Without the pictures, print each of the records below exactly as it appears.

----- Input records -----

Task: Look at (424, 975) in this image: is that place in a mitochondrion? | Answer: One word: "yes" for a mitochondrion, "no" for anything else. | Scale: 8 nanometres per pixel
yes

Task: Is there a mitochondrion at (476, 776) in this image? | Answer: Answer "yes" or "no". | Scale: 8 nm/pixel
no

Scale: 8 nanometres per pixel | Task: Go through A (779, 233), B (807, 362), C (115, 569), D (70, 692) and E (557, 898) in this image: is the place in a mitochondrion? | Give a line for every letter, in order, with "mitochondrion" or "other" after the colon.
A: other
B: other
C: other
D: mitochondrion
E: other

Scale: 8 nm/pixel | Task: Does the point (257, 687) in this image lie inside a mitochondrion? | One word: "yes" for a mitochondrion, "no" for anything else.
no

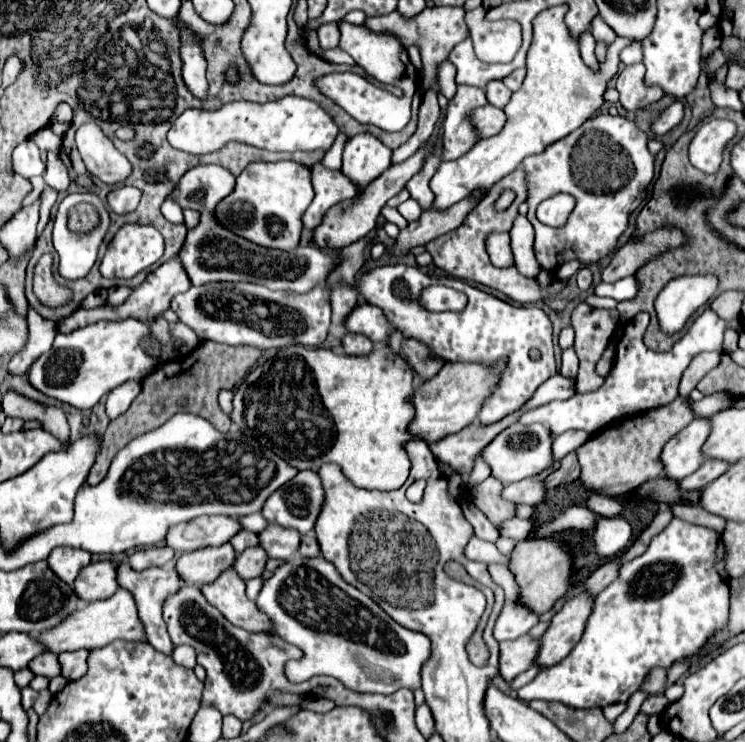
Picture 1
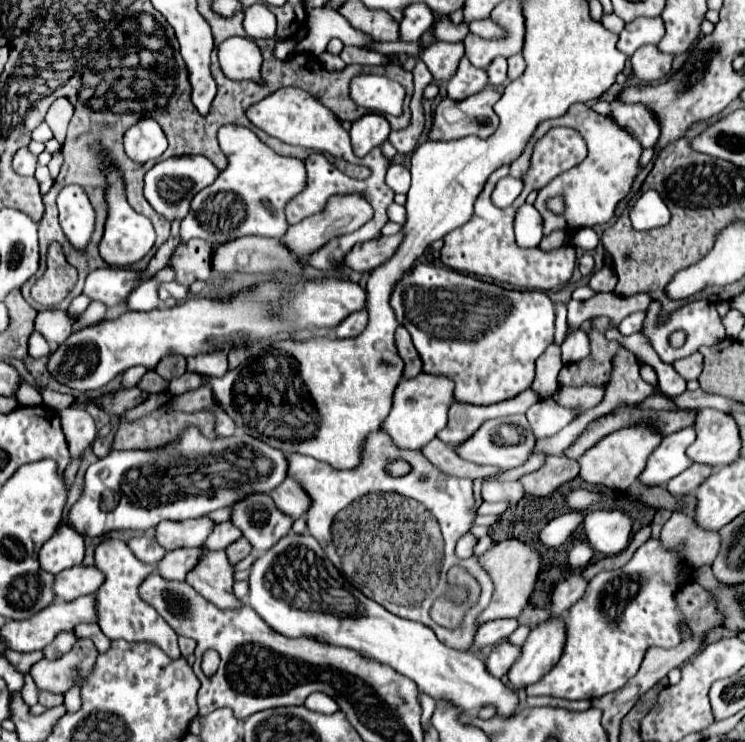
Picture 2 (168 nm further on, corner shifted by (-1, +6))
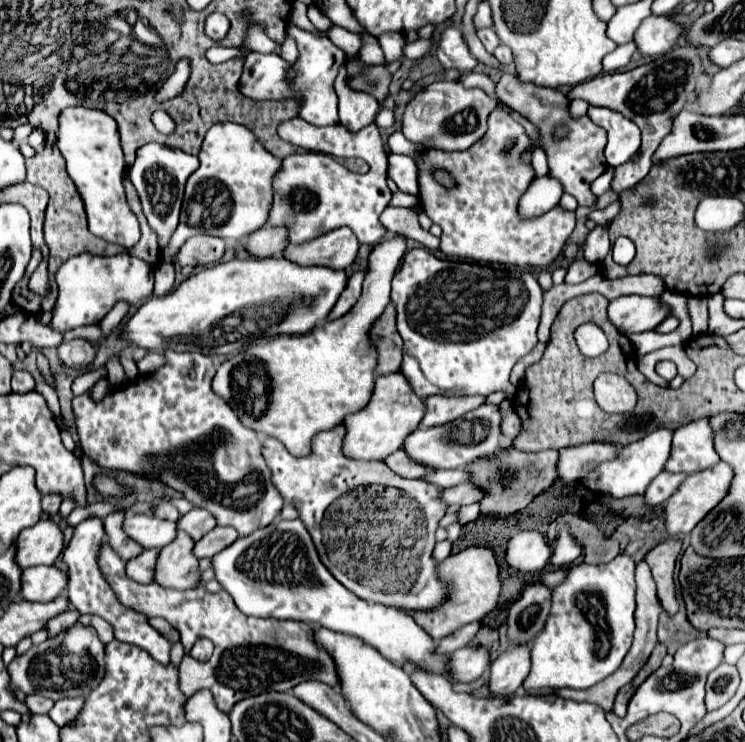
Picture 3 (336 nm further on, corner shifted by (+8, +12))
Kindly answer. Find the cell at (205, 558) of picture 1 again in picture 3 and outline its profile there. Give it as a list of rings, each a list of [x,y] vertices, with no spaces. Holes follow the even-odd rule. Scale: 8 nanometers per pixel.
[[[145,550],[141,556],[133,558],[127,562],[127,576],[141,582],[141,584],[151,584],[153,582],[153,568],[157,566],[157,550]]]

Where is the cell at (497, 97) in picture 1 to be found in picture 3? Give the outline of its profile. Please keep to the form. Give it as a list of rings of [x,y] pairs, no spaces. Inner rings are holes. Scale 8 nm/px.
[[[483,28],[483,30],[479,30],[479,32],[477,32],[477,36],[479,36],[479,40],[483,42],[483,46],[485,46],[485,50],[487,50],[489,54],[493,54],[493,52],[495,52],[495,48],[499,46],[499,36],[495,34],[495,30]]]

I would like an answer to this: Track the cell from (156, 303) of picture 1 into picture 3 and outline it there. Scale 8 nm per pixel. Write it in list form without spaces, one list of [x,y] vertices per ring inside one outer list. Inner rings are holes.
[[[199,234],[189,238],[177,254],[179,266],[207,266],[221,260],[225,252],[225,242],[221,238],[213,238],[207,234]]]

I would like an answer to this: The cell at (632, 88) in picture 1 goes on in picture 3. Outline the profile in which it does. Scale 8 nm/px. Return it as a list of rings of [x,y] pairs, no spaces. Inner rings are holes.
[[[649,16],[637,28],[633,42],[637,44],[637,52],[643,58],[657,58],[669,52],[677,40],[681,38],[683,30],[677,22],[665,16]]]

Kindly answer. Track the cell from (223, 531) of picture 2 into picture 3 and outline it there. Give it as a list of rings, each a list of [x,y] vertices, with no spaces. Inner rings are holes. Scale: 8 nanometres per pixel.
[[[195,508],[179,518],[179,530],[185,530],[193,540],[201,540],[201,536],[211,532],[215,526],[217,520],[213,520],[213,514],[205,512],[203,508]]]

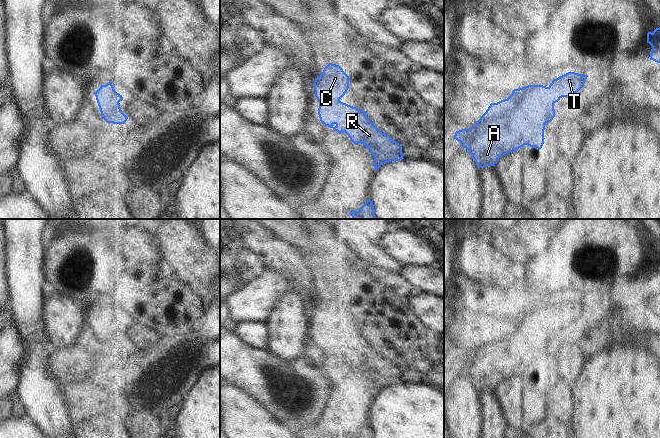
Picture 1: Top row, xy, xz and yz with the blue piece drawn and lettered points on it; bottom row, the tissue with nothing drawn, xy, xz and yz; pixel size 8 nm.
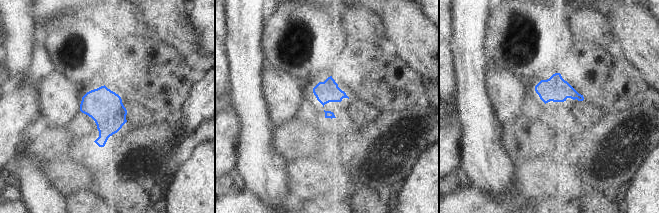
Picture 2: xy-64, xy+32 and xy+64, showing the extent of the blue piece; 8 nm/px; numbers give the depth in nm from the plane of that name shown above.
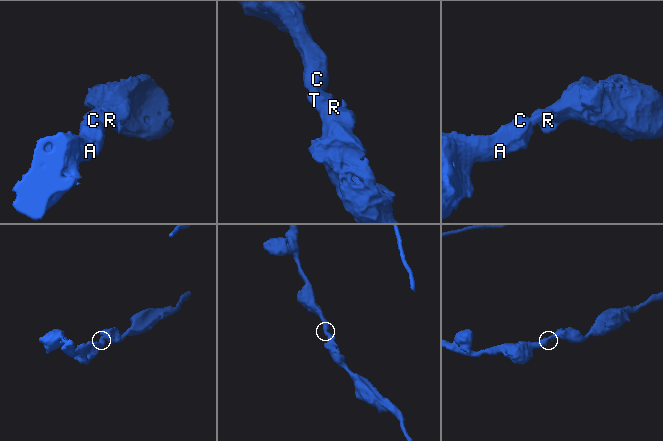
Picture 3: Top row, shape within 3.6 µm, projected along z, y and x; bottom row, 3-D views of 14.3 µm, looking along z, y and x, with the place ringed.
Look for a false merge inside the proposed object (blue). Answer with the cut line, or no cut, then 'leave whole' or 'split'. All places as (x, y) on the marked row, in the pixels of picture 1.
cut none; leave whole

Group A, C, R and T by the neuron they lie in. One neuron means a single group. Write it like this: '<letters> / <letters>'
A C R T

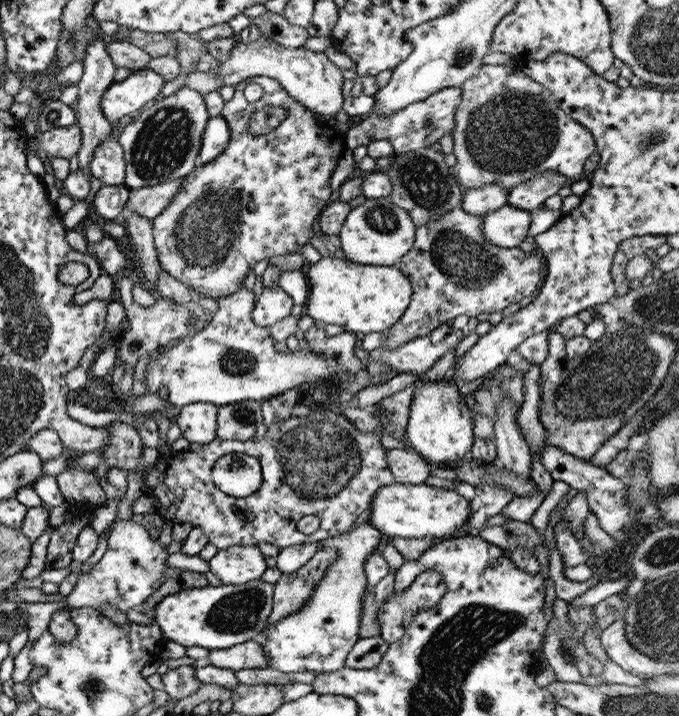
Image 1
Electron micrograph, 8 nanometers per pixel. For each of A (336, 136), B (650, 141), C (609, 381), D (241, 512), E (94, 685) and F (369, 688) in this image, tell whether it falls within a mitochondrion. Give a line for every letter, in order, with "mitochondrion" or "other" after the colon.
A: other
B: mitochondrion
C: mitochondrion
D: other
E: mitochondrion
F: other

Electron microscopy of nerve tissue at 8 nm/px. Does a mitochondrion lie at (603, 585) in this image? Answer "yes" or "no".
no

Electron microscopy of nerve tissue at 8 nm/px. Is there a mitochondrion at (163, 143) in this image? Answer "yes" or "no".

-----

Output of the task
Task: Look at (424, 975) in this image: is that place in a mitochondrion? | Answer: One word: "yes" for a mitochondrion, "no" for anything else. | Scale: 8 nanometres per pixel
yes

Task: Is there a mitochondrion at (476, 776) in this image? | Answer: Answer "yes" or "no". | Scale: 8 nm/pixel
no

Scale: 8 nanometres per pixel | Task: Go through A (779, 233), B (807, 362), C (115, 569), D (70, 692) and E (557, 898) in this image: is the place in a mitochondrion? | Give a line for every letter, in order, with "mitochondrion" or "other" after the colon.
A: other
B: other
C: other
D: mitochondrion
E: other

Scale: 8 nm/pixel | Task: Does the point (257, 687) in this image lie inside a mitochondrion? | One word: "yes" for a mitochondrion, "no" for anything else.
no

Picture 1
Picture 2 (168 nm further on, corner shifted by (-1, +6))
Picture 3 (336 nm further on, corner shifted by (+8, +12))
Kindly answer. Find the cell at (205, 558) of picture 1 again in picture 3 and outline its profile there. Give it as a list of rings, each a list of [x,y] vertices, with no spaces. Holes follow the even-odd rule. Scale: 8 nanometers per pixel.
[[[145,550],[141,556],[133,558],[127,562],[127,576],[141,582],[141,584],[151,584],[153,582],[153,568],[157,566],[157,550]]]

Where is the cell at (497, 97) in picture 1 to be found in picture 3? Give the outline of its profile. Please keep to the form. Give it as a list of rings of [x,y] pairs, no spaces. Inner rings are holes. Scale 8 nm/px.
[[[483,28],[483,30],[479,30],[479,32],[477,32],[477,36],[479,36],[479,40],[483,42],[483,46],[485,46],[485,50],[487,50],[489,54],[493,54],[493,52],[495,52],[495,48],[499,46],[499,36],[495,34],[495,30]]]

I would like an answer to this: Track the cell from (156, 303) of picture 1 into picture 3 and outline it there. Scale 8 nm per pixel. Write it in list form without spaces, one list of [x,y] vertices per ring inside one outer list. Inner rings are holes.
[[[199,234],[189,238],[177,254],[179,266],[207,266],[221,260],[225,252],[225,242],[221,238],[213,238],[207,234]]]

I would like an answer to this: The cell at (632, 88) in picture 1 goes on in picture 3. Outline the profile in which it does. Scale 8 nm/px. Return it as a list of rings of [x,y] pairs, no spaces. Inner rings are holes.
[[[649,16],[637,28],[633,42],[637,44],[637,52],[643,58],[657,58],[669,52],[677,40],[681,38],[683,30],[677,22],[665,16]]]

Kindly answer. Track the cell from (223, 531) of picture 2 into picture 3 and outline it there. Give it as a list of rings, each a list of [x,y] vertices, with no spaces. Inner rings are holes. Scale: 8 nanometres per pixel.
[[[195,508],[179,518],[179,530],[185,530],[193,540],[201,540],[201,536],[211,532],[215,526],[217,520],[213,520],[213,514],[205,512],[203,508]]]

Picture 1: Top row, xy, xz and yz with the blue piece drawn and lettered points on it; bottom row, the tissue with nothing drawn, xy, xz and yz; pixel size 8 nm.
Picture 2: xy-64, xy+32 and xy+64, showing the extent of the blue piece; 8 nm/px; numbers give the depth in nm from the plane of that name shown above.
Picture 3: Top row, shape within 3.6 µm, projected along z, y and x; bottom row, 3-D views of 14.3 µm, looking along z, y and x, with the place ringed.
Look for a false merge inside the proposed object (blue). Answer with the cut line, or no cut, then 'leave whole' or 'split'. All places as (x, y) on the marked row, in the pixels of picture 1.
cut none; leave whole

Group A, C, R and T by the neuron they lie in. One neuron means a single group. Write it like this: '<letters> / <letters>'
A C R T

Image 1
Electron micrograph, 8 nanometers per pixel. For each of A (336, 136), B (650, 141), C (609, 381), D (241, 512), E (94, 685) and F (369, 688) in this image, tell whether it falls within a mitochondrion. Give a line for every letter, in order, with "mitochondrion" or "other" after the colon.
A: other
B: mitochondrion
C: mitochondrion
D: other
E: mitochondrion
F: other

Electron microscopy of nerve tissue at 8 nm/px. Does a mitochondrion lie at (603, 585) in this image? Answer "yes" or "no".
no

Electron microscopy of nerve tissue at 8 nm/px. Is there a mitochondrion at (163, 143) in this image? Answer "yes" or "no".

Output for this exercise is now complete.